Reproduce word for word the lines between those holding "dharwood: 66.93 -> 84.7" and "ChrisZwolle: 66.44 -> 53.6", inclusive, and nothing else from the data below.

#### [Dataset records]
╭──
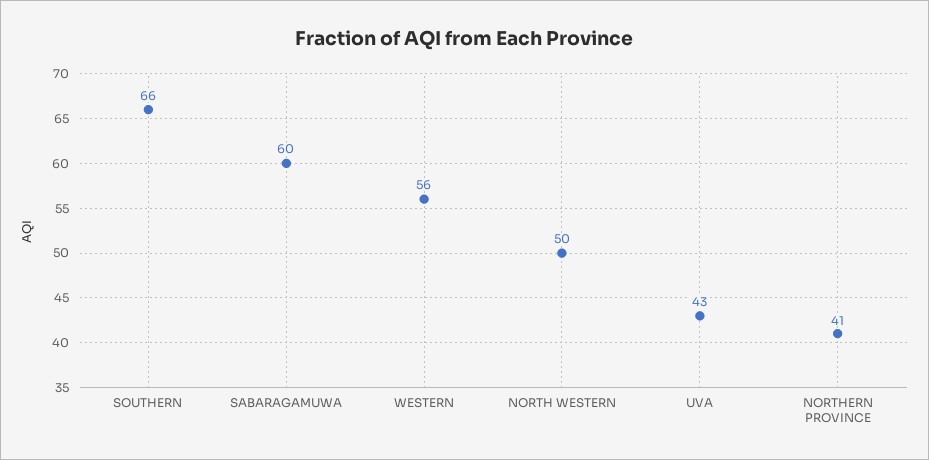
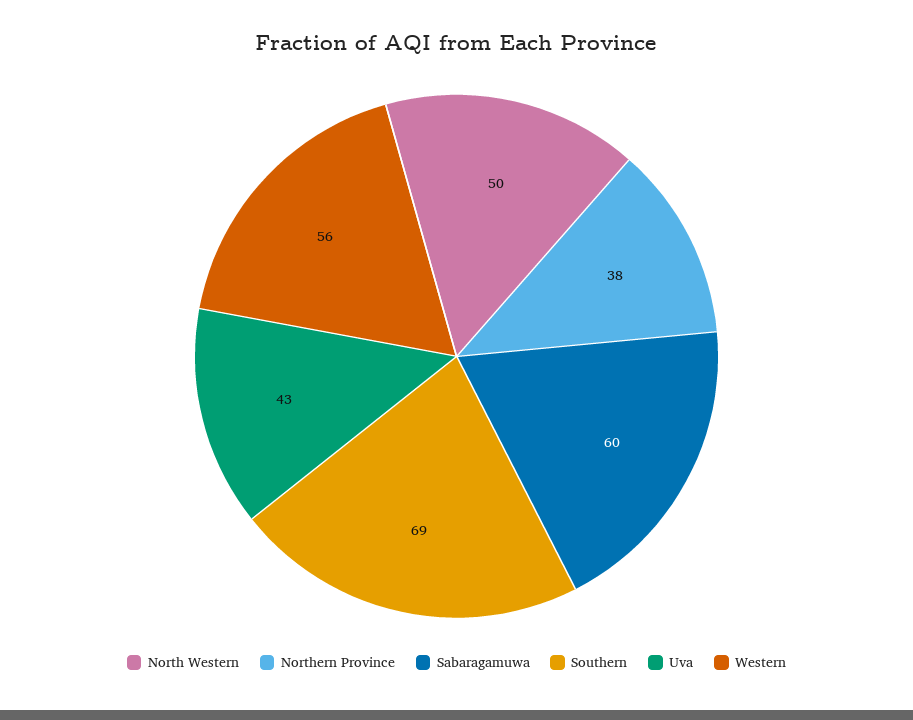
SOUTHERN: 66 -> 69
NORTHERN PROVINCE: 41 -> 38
╰──
╭──
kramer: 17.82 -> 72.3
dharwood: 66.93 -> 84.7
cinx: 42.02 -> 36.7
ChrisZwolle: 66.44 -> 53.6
╰──
#### [Your solution]
dharwood: 66.93 -> 84.7
cinx: 42.02 -> 36.7
ChrisZwolle: 66.44 -> 53.6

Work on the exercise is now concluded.